Information given:
□ □ □ □ □

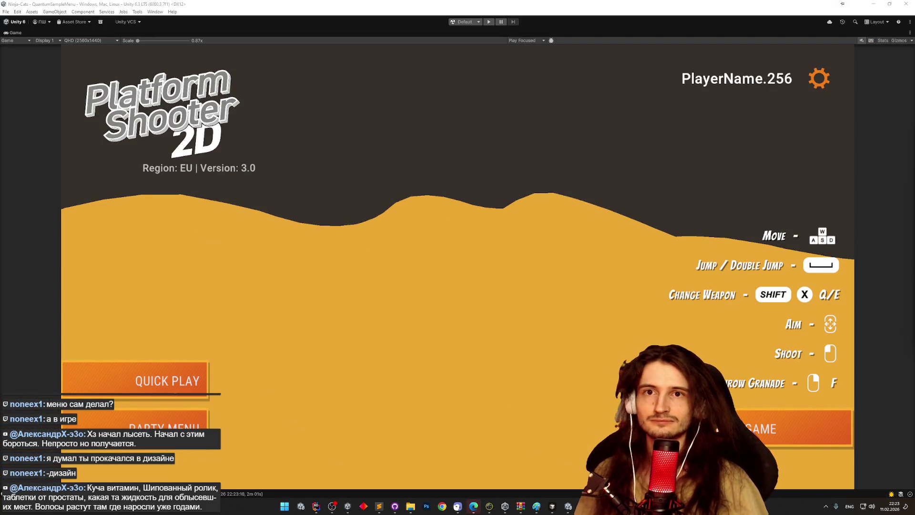
Enter Play mode, close the Player 2 window and position the Ninja Cats build window
{"action": "key", "text": "alt+Tab"}
{"action": "key", "text": "alt+Tab"}
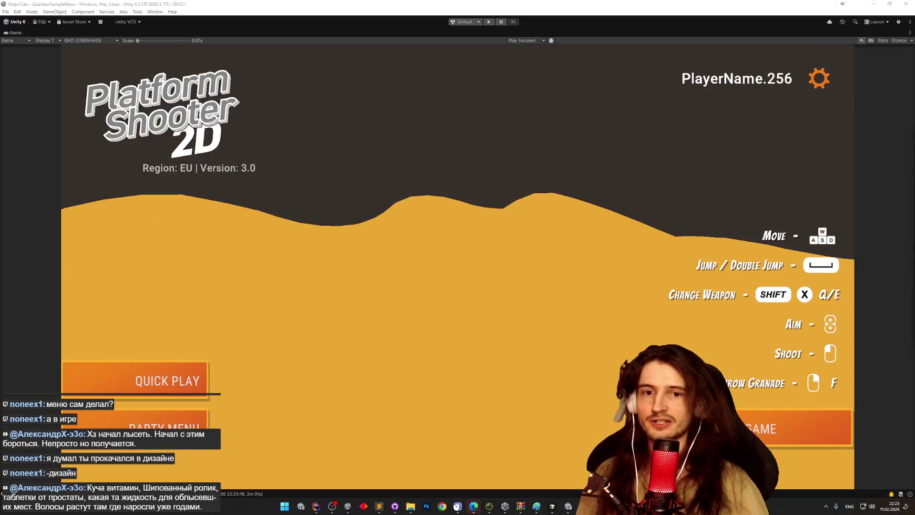
{"action": "left_click", "coordinate": [489, 23]}
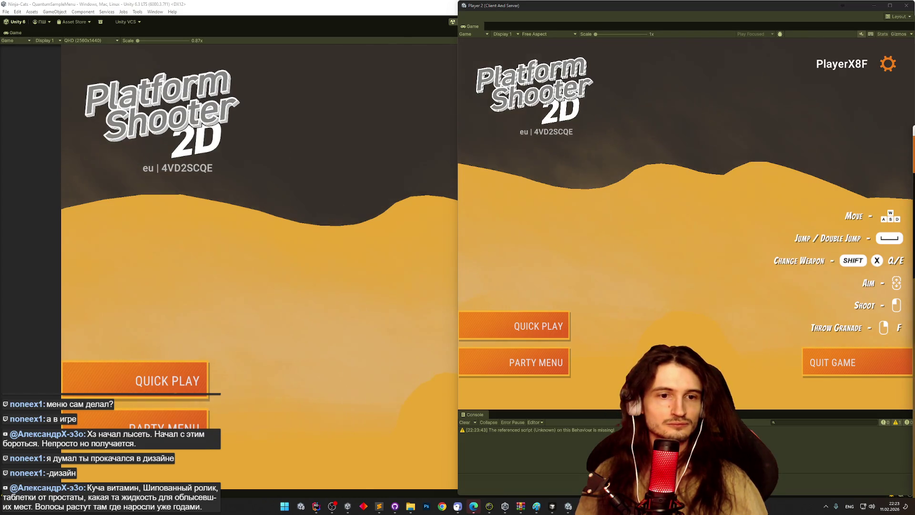
{"action": "mouse_move", "coordinate": [861, 225]}
{"action": "left_mouse_down"}
{"action": "mouse_move", "coordinate": [708, 178]}
{"action": "mouse_move", "coordinate": [618, 180]}
{"action": "left_mouse_up"}
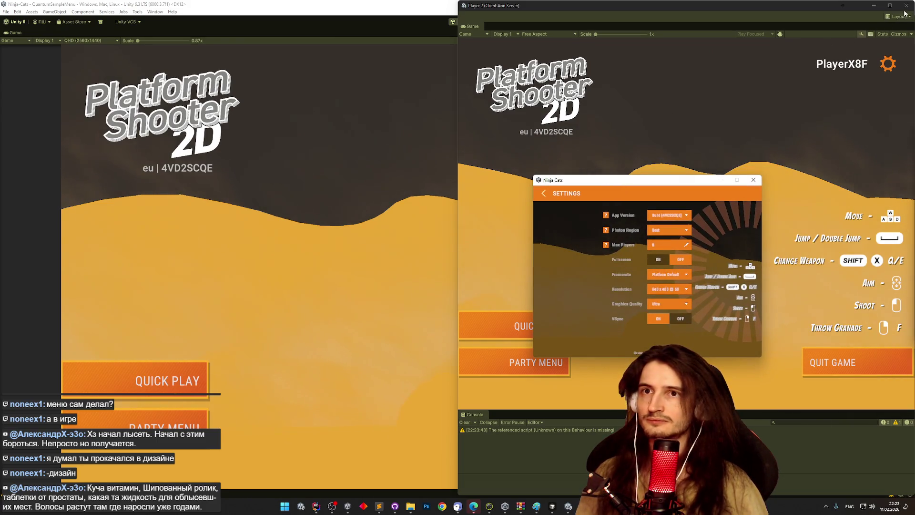
{"action": "left_click", "coordinate": [906, 5]}
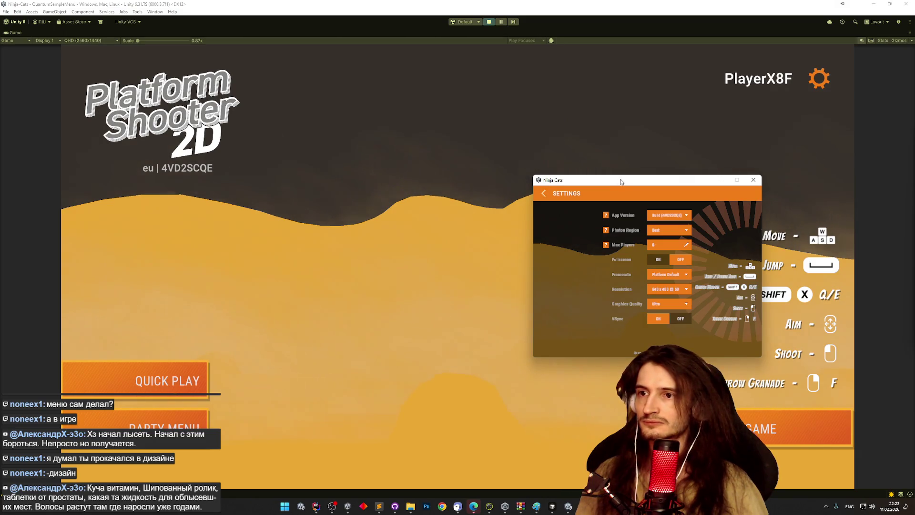
{"action": "left_click_drag", "start_coordinate": [622, 179], "coordinate": [641, 173]}
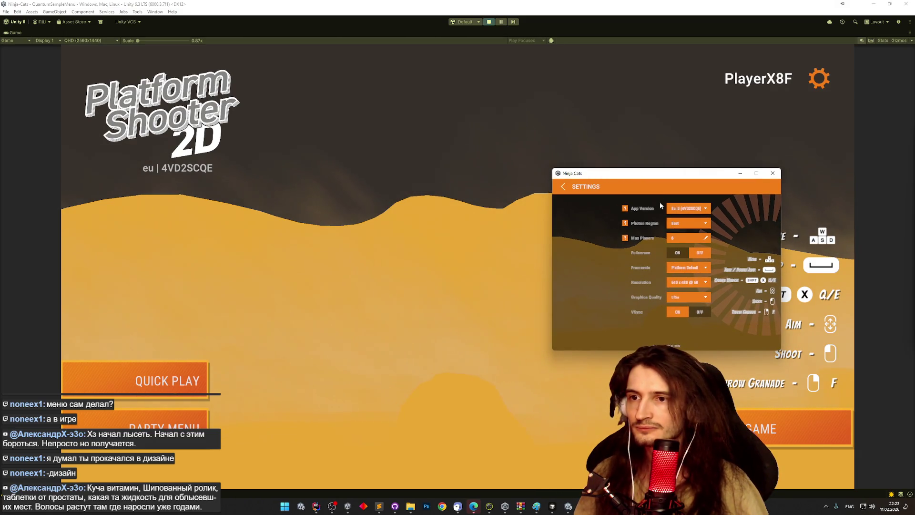
Return the build to its main menu and start Quick Play in the editor's Game view
{"action": "left_click", "coordinate": [563, 187]}
{"action": "left_click", "coordinate": [768, 191]}
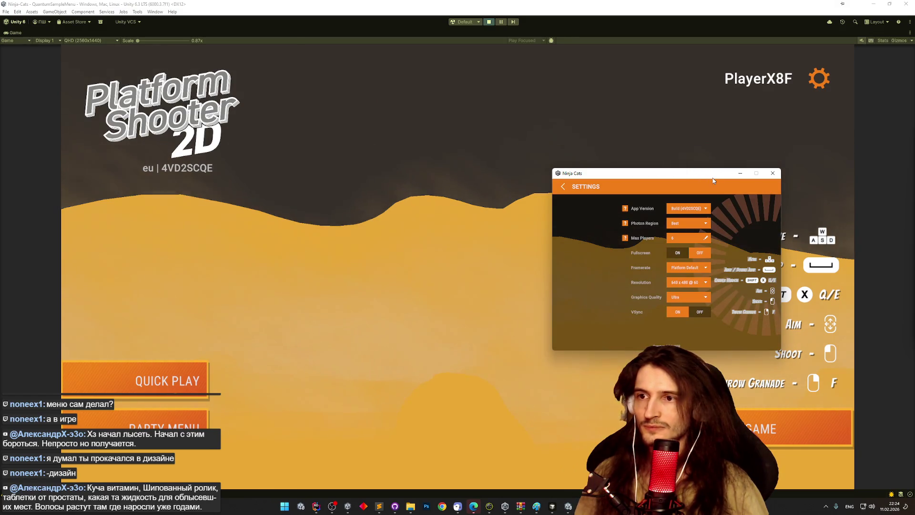
{"action": "left_click", "coordinate": [562, 186]}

□ □ □ □ □

Try it:
Output all the entries exactly, minus any pictures.

Completed task:
Enter Play mode, close the Player 2 window and position the Ninja Cats build window
{"action": "key", "text": "alt+Tab"}
{"action": "key", "text": "alt+Tab"}
{"action": "left_click", "coordinate": [489, 23]}
{"action": "mouse_move", "coordinate": [861, 225]}
{"action": "left_mouse_down"}
{"action": "mouse_move", "coordinate": [708, 178]}
{"action": "mouse_move", "coordinate": [618, 180]}
{"action": "left_mouse_up"}
{"action": "left_click", "coordinate": [906, 5]}
{"action": "left_click_drag", "start_coordinate": [622, 179], "coordinate": [641, 173]}
Return the build to its main menu and start Quick Play in the editor's Game view
{"action": "left_click", "coordinate": [563, 187]}
{"action": "left_click", "coordinate": [768, 191]}
{"action": "left_click", "coordinate": [562, 186]}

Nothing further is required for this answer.